→ Exercise requirements
Go through the records below and copy out every line that contains the word "down".

[Saved data entries]
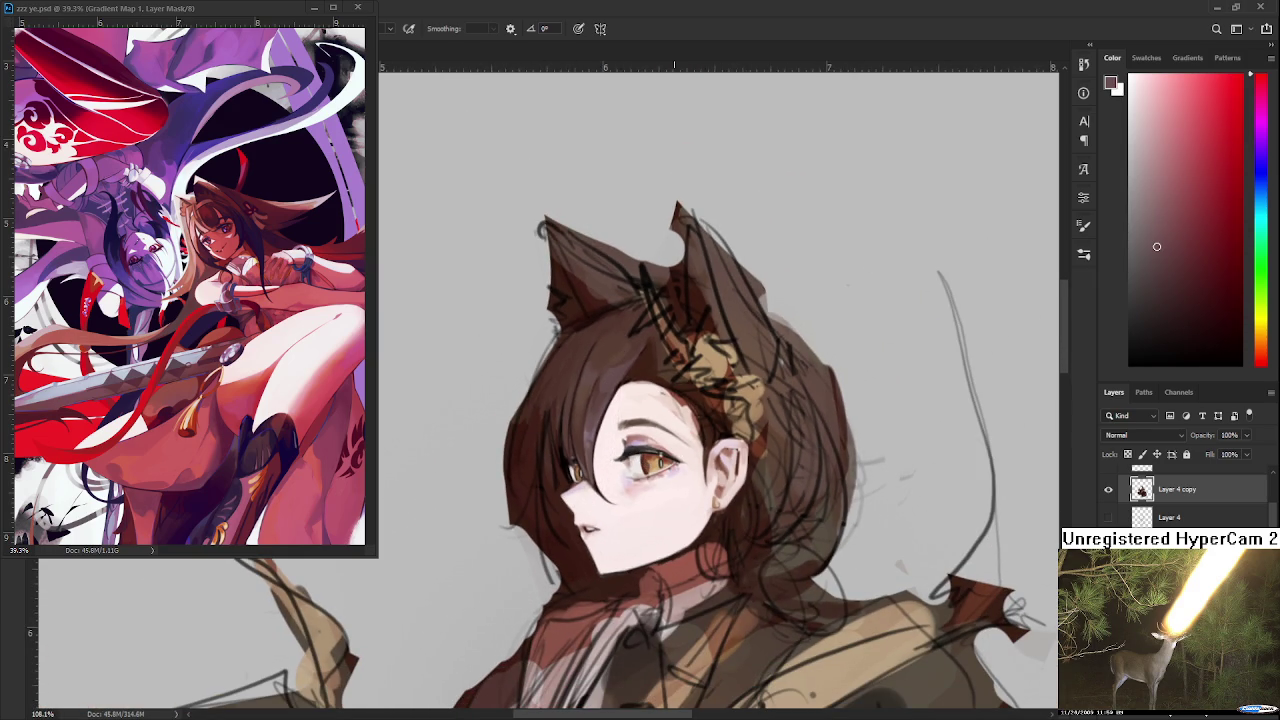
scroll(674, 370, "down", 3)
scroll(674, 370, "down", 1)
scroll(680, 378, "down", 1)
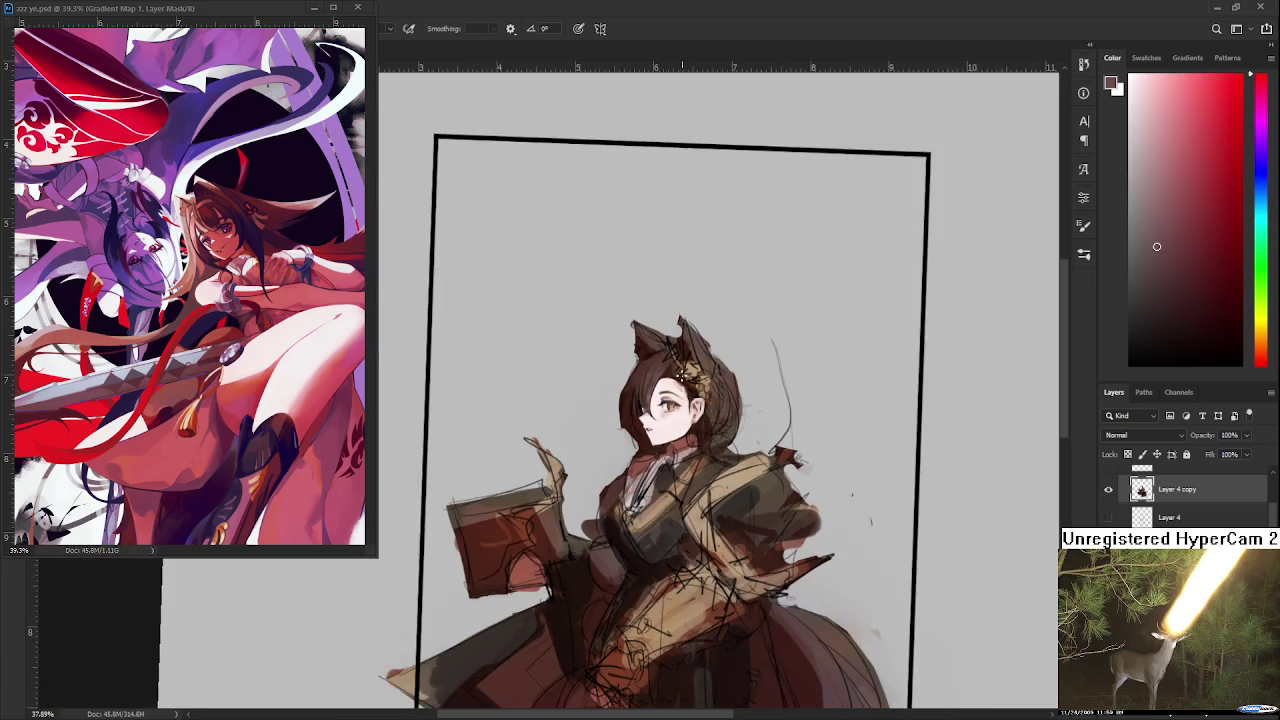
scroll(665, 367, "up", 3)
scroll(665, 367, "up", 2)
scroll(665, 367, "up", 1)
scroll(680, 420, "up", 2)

→ Answer space
scroll(674, 370, "down", 3)
scroll(674, 370, "down", 1)
scroll(680, 378, "down", 1)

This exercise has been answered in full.